Rein In Your Field Operations with Analytical Models
In the 1970s and 1980s, the problems
associated with strategic planning and
decision making in establishing, managing and controlling a field force operation were relatively straightforward. For example, a field service organization's operating budget might be developed by the marketing or product management organization based on a percentage of the planned sales revenue for the coming year. Staff levels and logistics budgets were similarly clear cut.
However, the growth in demand for service forced companies to run their field services as a line of business. The strategic planning and decision-making process now requires a complex analysis of the tradeoffs between service levels to be offered. The service executive and manager must consider response time, customer downtime and the cost of the service to be developed in the context of defining customer requirements and their willingness to pay. Alternative staffing and logistics support levels must also be considered. The ultimate objective is generally a trade-off between service profitability and revenue levels as well as between customer service satisfaction levels and customer willingness to pay.

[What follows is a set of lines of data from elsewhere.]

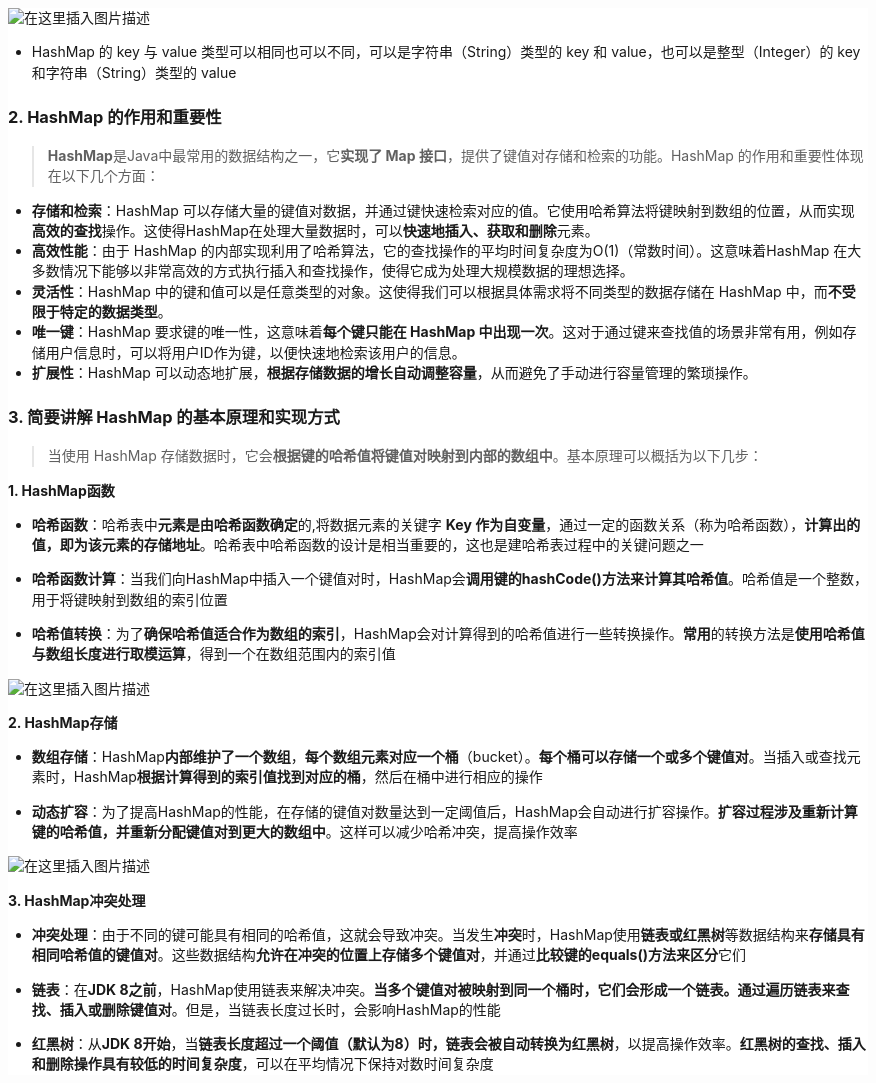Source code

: 
![在这里插入图片描述](https://img-blog.csdnimg.cn/066e6a384472430997a49b51cfc98524.png)

+   HashMap 的 key 与 value 类型可以相同也可以不同，可以是字符串（String）类型的 key 和 value，也可以是整型（Integer）的 key 和字符串（String）类型的 value

### 2. HashMap 的作用和重要性

> **HashMap**是Java中最常用的数据结构之一，它**实现了 Map 接口**，提供了键值对存储和检索的功能。HashMap 的作用和重要性体现在以下几个方面：

+   **存储和检索**：HashMap 可以存储大量的键值对数据，并通过键快速检索对应的值。它使用哈希算法将键映射到数组的位置，从而实现**高效的查找**操作。这使得HashMap在处理大量数据时，可以**快速地插入、获取和删除**元素。
+   **高效性能**：由于 HashMap 的内部实现利用了哈希算法，它的查找操作的平均时间复杂度为O(1)（常数时间）。这意味着HashMap 在大多数情况下能够以非常高效的方式执行插入和查找操作，使得它成为处理大规模数据的理想选择。
+   **灵活性**：HashMap 中的键和值可以是任意类型的对象。这使得我们可以根据具体需求将不同类型的数据存储在 HashMap 中，而**不受限于特定的数据类型**。
+   **唯一键**：HashMap 要求键的唯一性，这意味着**每个键只能在 HashMap 中出现一次**。这对于通过键来查找值的场景非常有用，例如存储用户信息时，可以将用户ID作为键，以便快速地检索该用户的信息。
+   **扩展性**：HashMap 可以动态地扩展，**根据存储数据的增长自动调整容量**，从而避免了手动进行容量管理的繁琐操作。

### 3. 简要讲解 HashMap 的基本原理和实现方式

> 当使用 HashMap 存储数据时，它会**根据键的哈希值将键值对映射到内部的数组中**。基本原理可以概括为以下几步：

**1. HashMap函数**

+   **哈希函数**：哈希表中**元素是由哈希函数确定**的,将数据元素的关键字 **Key 作为自变量**，通过一定的函数关系（称为哈希函数），**计算出的值，即为该元素的存储地址**。哈希表中哈希函数的设计是相当重要的，这也是建哈希表过程中的关键问题之一
    
+   **哈希函数计算**：当我们向HashMap中插入一个键值对时，HashMap会**调用键的hashCode()方法来计算其哈希值**。哈希值是一个整数，用于将键映射到数组的索引位置
    
+   **哈希值转换**：为了**确保哈希值适合作为数组的索引**，HashMap会对计算得到的哈希值进行一些转换操作。**常用**的转换方法是**使用哈希值与数组长度进行取模运算**，得到一个在数组范围内的索引值
    

![在这里插入图片描述](https://img-blog.csdnimg.cn/415ca500f85144a39d4ffa529cacb581.png)

**2. HashMap存储**

+   **数组存储**：HashMap**内部维护了一个数组**，**每个数组元素对应一个桶**（bucket）。**每个桶可以存储一个或多个键值对**。当插入或查找元素时，HashMap**根据计算得到的索引值找到对应的桶**，然后在桶中进行相应的操作
    
+   **动态扩容**：为了提高HashMap的性能，在存储的键值对数量达到一定阈值后，HashMap会自动进行扩容操作。**扩容过程涉及重新计算键的哈希值，并重新分配键值对到更大的数组中**。这样可以减少哈希冲突，提高操作效率
    

![在这里插入图片描述](https://img-blog.csdnimg.cn/cb1c11ef182f47ba8d99eefc47907c42.png)

**3. HashMap冲突处理**

+   **冲突处理**：由于不同的键可能具有相同的哈希值，这就会导致冲突。当发生**冲突**时，HashMap使用**链表或红黑树**等数据结构来**存储具有相同哈希值的键值对**。这些数据结构**允许在冲突的位置上存储多个键值对**，并通过**比较键的equals()方法来区分**它们
    
+   **链表**：在**JDK 8之前**，HashMap使用链表来解决冲突。**当多个键值对被映射到同一个桶时，它们会形成一个链表。通过遍历链表来查找、插入或删除键值对**。但是，当链表长度过长时，会影响HashMap的性能
    
+   **红黑树**：从**JDK 8开始**，当**链表长度超过一个阈值（默认为8）时，链表会被自动转换为红黑树**，以提高操作效率。**红黑树的查找、插入和删除操作具有较低的时间复杂度**，可以在平均情况下保持对数时间复杂度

Usually, service goals and cost goals conflict. Service response can improve with
increased costs, and vice-versa. Market segmentation, in which different market segments will pay different amounts to achieve a given level of service, makes the calculation even more difficult. An optimized service portfolio involves service pricing by market segment, trading off service performance and response against the price of service as a function of customer requirements and willingness to pay on the one hand, and operating costs and expected service performance on the other.
In this situation, subjective planning based on rules of thumb or hit-and-miss methods is no longer satisfactory. The service team must carefully consider the complex trade-offs involved, as well as the integration of more than 30 variables, parameters and confidence levels to calculate the optimum solution.
Generally, there are three approaches that can be used in analyzing, evaluating and ultimately selecting an optimized strategic plan and tactical program in the field service market. These include the following:
• Spreadsheets and simple averages.
• Complex simulation models. These models represent the dynamics of service staffing and logistic support. These mechanisms generally require a higher investment of time for both software and analytical development, and it is difficult to obtain sufficiently detailed data and parameters.
• Closed form analytical models. The queuing theory model is a good example of this format. In particular, it can represent the key interactions between service personnel, staffing levels and logistic support budget on the one hand and service levels and response time on the other.
It is possible to establish a series of closed form equations (Table 1) that demonstrate the following:
• Overall service response and repair time as a function of call-answering time, mean travel time and mean time to repair.
• The demand for services as a function of the timeframe of use and the characteristic mean time between equipment failure.
• Service staff requirements--a function of the expected number of service calls per day and the service capacity as expressed in the number of calls that can be completed per day, considering travel and repair time.
• The explicit relationship that exists
between service response levels and staff productivity or efficiency. This relationship can be expressed using queuing theory.
The key to this analytical approach is the basic queuing theory model that predicts a direct but nonlinear relationship between service utilization/efficiency and customer waiting time. This real-world dynamic can be observed at tollbooths on a busy bridge. The waiting/service time for customers will be a function of the cars' arrival rate (demands for service), the speed of toll collecting (mean time to service) and number of toll takers working. As the toll takers become busy, the service customer waits longer. If the toll takers are not busy (underutilized), the customer waiting time decreases. In a field service environment, service demand will be affected by density of the installed base and complexity of the equipment to be serviced. Repair time will be affected by equipment complexity and parts availability.
Based on these models (and others) reflecting logistics support efficiency, it is possible to implement field force planning systems that can improve service profitability and performance by 30 percent or more.